Gaming revenues are the main source of income for decades-old societies such as the Lumbermen's Social Club in Burnaby and the Athens Social Club in East Vancouver.

Social clubs are required to give 12 per cent of their poker profits to the provincial government. Casinos set aside half their profits for charity, with 40 per cent going to the casino operator and the province taking the remaining 10 per cent.

B.C. Gaming Commission chair Richard Macintosh said the changes were needed because poker tables have turned some membership-run societies into thriving businesses, despite federal laws that prohibit for-profit gambling.

Flash forward: In 2009-2010, lotteries and casinos in B.C. generated nearly $2-billion. The province took half and returned about $150-million to non-profit groups.

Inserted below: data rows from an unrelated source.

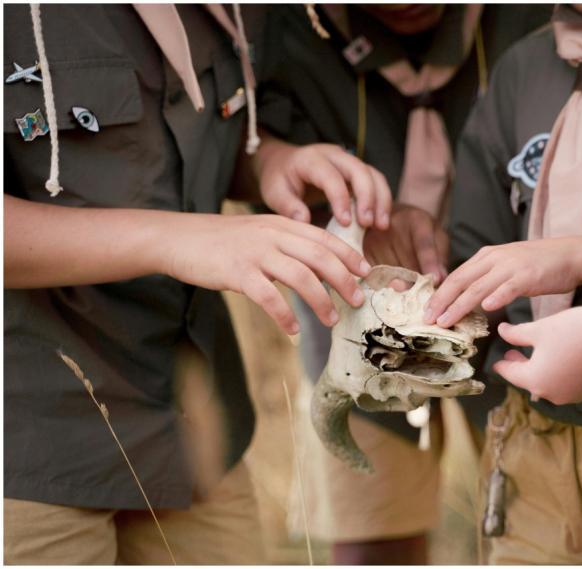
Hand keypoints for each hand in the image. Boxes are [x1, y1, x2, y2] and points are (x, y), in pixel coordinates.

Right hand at [165, 213, 370, 333]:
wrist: (178, 238)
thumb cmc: (222, 241)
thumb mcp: (259, 233)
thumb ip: (286, 244)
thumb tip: (317, 267)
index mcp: (281, 224)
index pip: (324, 237)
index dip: (348, 255)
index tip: (366, 271)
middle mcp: (272, 235)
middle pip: (320, 256)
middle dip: (344, 280)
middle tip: (357, 300)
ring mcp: (255, 253)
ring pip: (301, 276)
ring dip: (321, 300)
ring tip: (331, 320)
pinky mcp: (237, 272)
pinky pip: (269, 297)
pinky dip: (285, 315)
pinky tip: (293, 330)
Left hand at [254, 139, 391, 229]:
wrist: (284, 163)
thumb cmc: (279, 179)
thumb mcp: (274, 191)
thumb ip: (287, 206)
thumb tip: (304, 221)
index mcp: (311, 159)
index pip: (330, 176)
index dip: (340, 199)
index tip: (346, 223)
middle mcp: (334, 155)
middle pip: (359, 170)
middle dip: (367, 197)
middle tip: (368, 224)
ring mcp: (348, 161)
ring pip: (373, 174)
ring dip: (381, 199)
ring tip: (381, 225)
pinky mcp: (358, 170)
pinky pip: (376, 181)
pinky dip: (382, 200)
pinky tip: (380, 222)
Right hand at [362, 204, 448, 281]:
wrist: (395, 216)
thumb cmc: (420, 230)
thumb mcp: (437, 236)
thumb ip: (440, 256)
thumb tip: (439, 280)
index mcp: (416, 220)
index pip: (423, 245)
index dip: (429, 264)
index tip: (436, 280)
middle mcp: (393, 226)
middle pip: (406, 264)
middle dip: (416, 281)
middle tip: (423, 290)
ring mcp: (375, 237)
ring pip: (392, 273)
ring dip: (402, 283)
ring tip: (409, 284)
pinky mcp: (364, 250)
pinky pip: (376, 275)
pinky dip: (387, 283)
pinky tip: (394, 282)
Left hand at [425, 237, 581, 326]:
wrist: (568, 255)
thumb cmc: (536, 265)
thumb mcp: (504, 266)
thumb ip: (485, 279)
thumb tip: (464, 299)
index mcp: (486, 256)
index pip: (455, 276)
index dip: (439, 295)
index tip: (425, 312)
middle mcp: (494, 258)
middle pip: (460, 281)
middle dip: (442, 302)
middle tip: (427, 320)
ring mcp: (510, 266)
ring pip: (478, 288)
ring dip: (460, 306)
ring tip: (447, 321)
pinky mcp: (528, 275)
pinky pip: (509, 287)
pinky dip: (497, 297)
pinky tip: (486, 308)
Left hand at [492, 300, 581, 404]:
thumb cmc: (573, 329)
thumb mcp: (539, 329)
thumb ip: (516, 335)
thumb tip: (502, 332)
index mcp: (535, 380)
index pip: (511, 373)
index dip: (503, 364)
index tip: (497, 361)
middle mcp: (551, 394)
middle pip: (529, 380)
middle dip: (521, 365)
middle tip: (513, 352)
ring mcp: (571, 396)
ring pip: (548, 383)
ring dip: (540, 369)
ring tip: (537, 354)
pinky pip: (565, 384)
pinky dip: (558, 373)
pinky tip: (559, 358)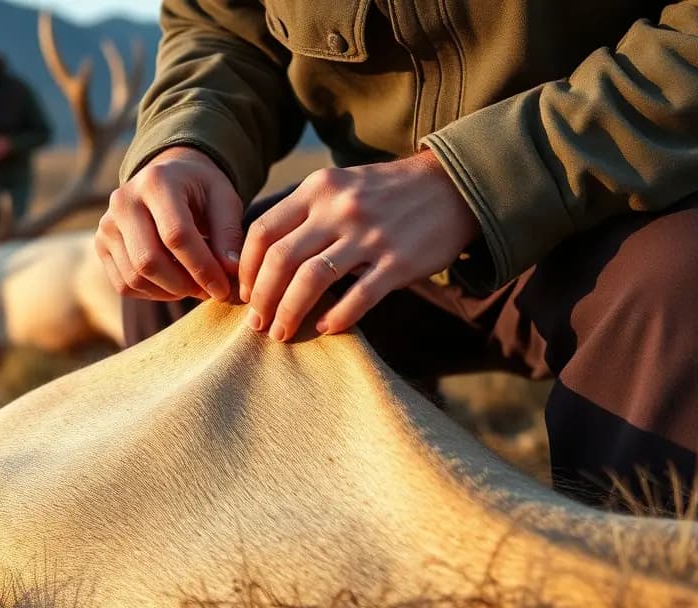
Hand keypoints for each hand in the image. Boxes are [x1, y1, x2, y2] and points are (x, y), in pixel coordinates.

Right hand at [96, 146, 243, 300]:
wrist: (167, 179)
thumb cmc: (200, 190)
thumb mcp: (224, 199)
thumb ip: (229, 233)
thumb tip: (231, 270)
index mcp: (156, 181)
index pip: (176, 235)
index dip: (202, 267)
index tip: (223, 288)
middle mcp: (123, 200)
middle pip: (149, 260)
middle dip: (184, 285)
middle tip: (209, 291)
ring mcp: (107, 224)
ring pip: (135, 277)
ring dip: (170, 292)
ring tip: (194, 286)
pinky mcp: (101, 245)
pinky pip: (124, 285)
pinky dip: (153, 293)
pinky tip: (174, 284)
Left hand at [240, 150, 479, 341]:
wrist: (453, 186)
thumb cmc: (386, 193)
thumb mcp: (340, 185)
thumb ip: (304, 211)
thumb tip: (261, 253)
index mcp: (319, 188)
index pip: (263, 231)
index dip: (247, 268)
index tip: (244, 293)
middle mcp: (340, 209)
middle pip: (281, 259)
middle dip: (262, 298)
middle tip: (257, 323)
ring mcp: (370, 235)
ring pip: (312, 280)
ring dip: (289, 312)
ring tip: (282, 332)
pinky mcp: (398, 262)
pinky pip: (358, 297)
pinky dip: (336, 317)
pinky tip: (325, 327)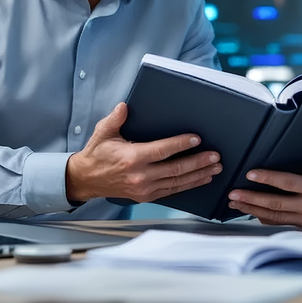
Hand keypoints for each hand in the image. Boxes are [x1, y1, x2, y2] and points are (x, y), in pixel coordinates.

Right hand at [65, 102, 221, 203]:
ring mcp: (144, 189)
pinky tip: (201, 179)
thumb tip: (125, 106)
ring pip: (177, 182)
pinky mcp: (146, 196)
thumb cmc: (97, 154)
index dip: (181, 145)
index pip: (162, 150)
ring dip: (198, 175)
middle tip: (215, 156)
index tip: (197, 139)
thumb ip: (116, 118)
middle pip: (176, 169)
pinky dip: (188, 185)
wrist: (86, 180)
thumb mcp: (103, 132)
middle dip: (198, 162)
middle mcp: (140, 176)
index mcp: (132, 158)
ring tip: (214, 168)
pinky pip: (172, 191)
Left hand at [227, 138, 301, 240]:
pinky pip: (285, 225)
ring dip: (254, 211)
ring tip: (237, 205)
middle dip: (250, 199)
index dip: (267, 179)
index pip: (286, 184)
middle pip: (274, 205)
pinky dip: (269, 219)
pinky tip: (257, 214)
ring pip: (276, 218)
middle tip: (232, 194)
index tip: (250, 174)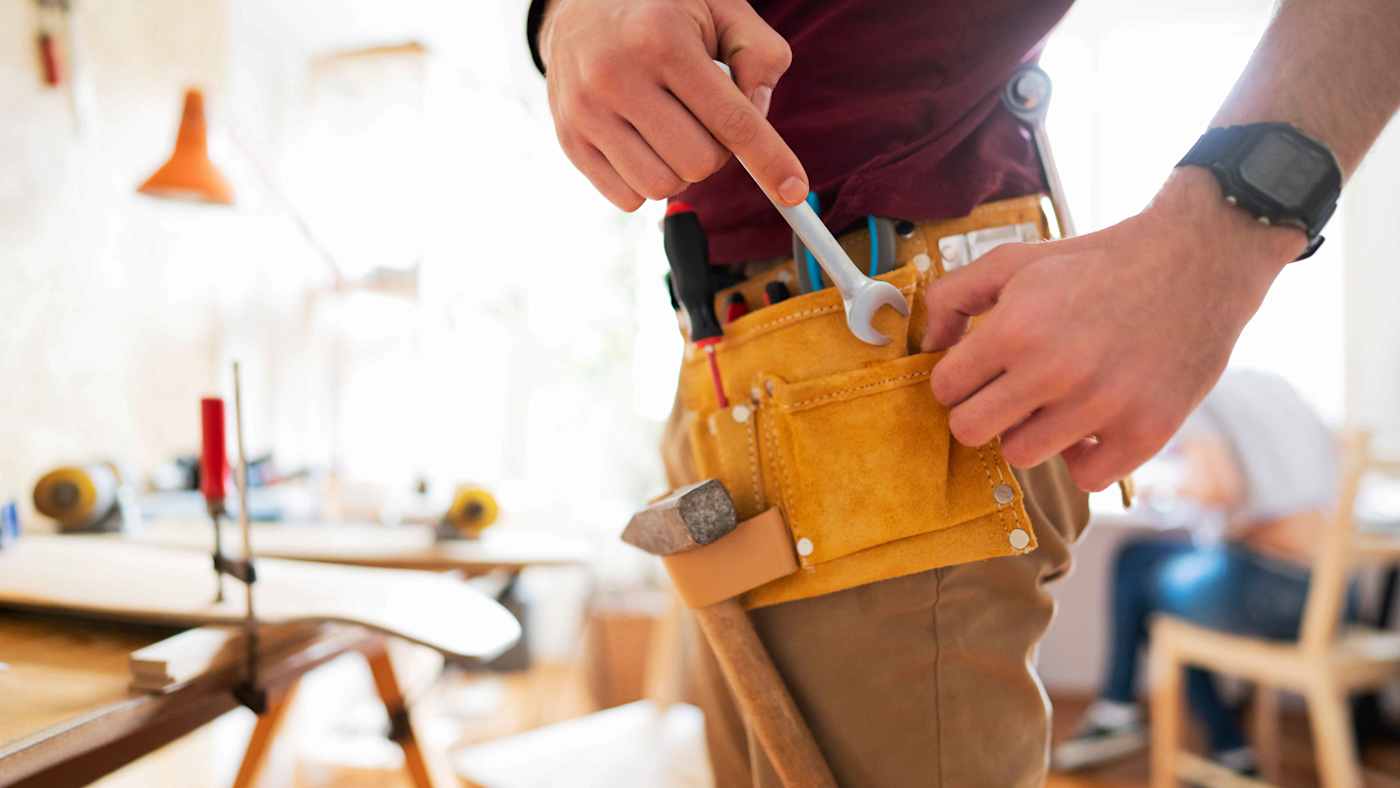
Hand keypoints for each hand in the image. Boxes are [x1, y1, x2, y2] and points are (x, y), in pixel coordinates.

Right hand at [540, 0, 807, 210]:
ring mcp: (586, 110)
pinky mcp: (569, 139)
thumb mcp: (720, 8)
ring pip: (663, 186)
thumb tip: (758, 115)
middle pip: (700, 163)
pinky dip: (646, 182)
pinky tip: (641, 143)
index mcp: (661, 38)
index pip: (731, 120)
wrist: (576, 5)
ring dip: (680, 169)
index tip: (793, 190)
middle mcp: (616, 75)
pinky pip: (628, 199)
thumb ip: (758, 54)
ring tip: (671, 128)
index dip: (769, 159)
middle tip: (703, 117)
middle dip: (716, 150)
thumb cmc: (662, 10)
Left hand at [921, 169, 1306, 491]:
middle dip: (979, 410)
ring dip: (1030, 432)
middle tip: (1006, 391)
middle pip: (970, 431)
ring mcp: (1102, 407)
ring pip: (1021, 455)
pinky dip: (1085, 456)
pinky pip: (1084, 477)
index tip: (978, 369)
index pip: (945, 388)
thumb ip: (953, 296)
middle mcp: (1055, 372)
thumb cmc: (1094, 264)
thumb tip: (925, 343)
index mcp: (1015, 329)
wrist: (1194, 264)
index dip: (956, 377)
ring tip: (1053, 400)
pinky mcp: (1145, 432)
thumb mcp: (1014, 261)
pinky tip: (1092, 422)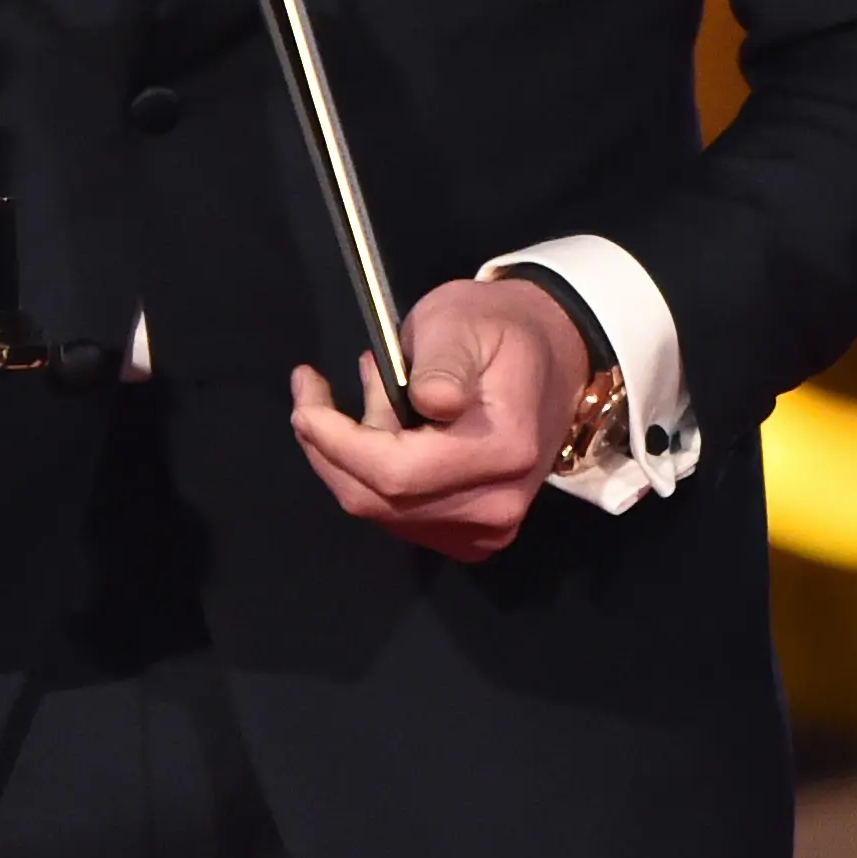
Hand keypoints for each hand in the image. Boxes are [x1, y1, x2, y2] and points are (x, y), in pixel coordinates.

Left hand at [286, 276, 589, 562]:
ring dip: (352, 457)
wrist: (551, 357)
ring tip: (367, 392)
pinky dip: (373, 475)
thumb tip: (430, 402)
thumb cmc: (499, 331)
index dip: (336, 443)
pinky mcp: (473, 535)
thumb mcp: (463, 322)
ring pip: (382, 511)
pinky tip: (383, 426)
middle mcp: (496, 507)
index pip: (395, 473)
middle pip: (379, 501)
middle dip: (329, 449)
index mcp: (501, 451)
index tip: (305, 398)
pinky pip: (398, 516)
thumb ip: (444, 362)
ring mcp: (487, 529)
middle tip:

25 years ago (Feb. 6-12, 1986)

Council backs smoking ban in public buildings

Vancouver city councillors voiced strong support this week for a proposed bylaw amendment that would ban smoking in most non-residential buildings in the city.

Recommended by Vancouver's health department, the amendment would outlaw smoking in a long list of public places, including government buildings, schools, hospitals, retail stores, theatres, libraries and indoor sports venues. Proposed fines range from $50 to $2,000.

Citing recent studies confirming the harmful effects of secondhand smoke, a staff report to council stated "no individual has the right to pollute the air of others with substances known to be hazardous to health."

While regulating smoking in the workplace will be more difficult, the change "offers employees basic minimum rights to clean indoor air," the report said.

The new bylaw would allow restaurants to designate up to half their seating area for smokers. Bars, lounges, hotels and other service establishments would be allowed to designate special smoking areas.

The report noted that 74 per cent of Vancouver residents are non-smokers and 90 per cent of people support restrictions on smoking in public places.

Flash forward: In April, 2010, the Vancouver Parks Board voted to ban smoking at all city parks and beaches.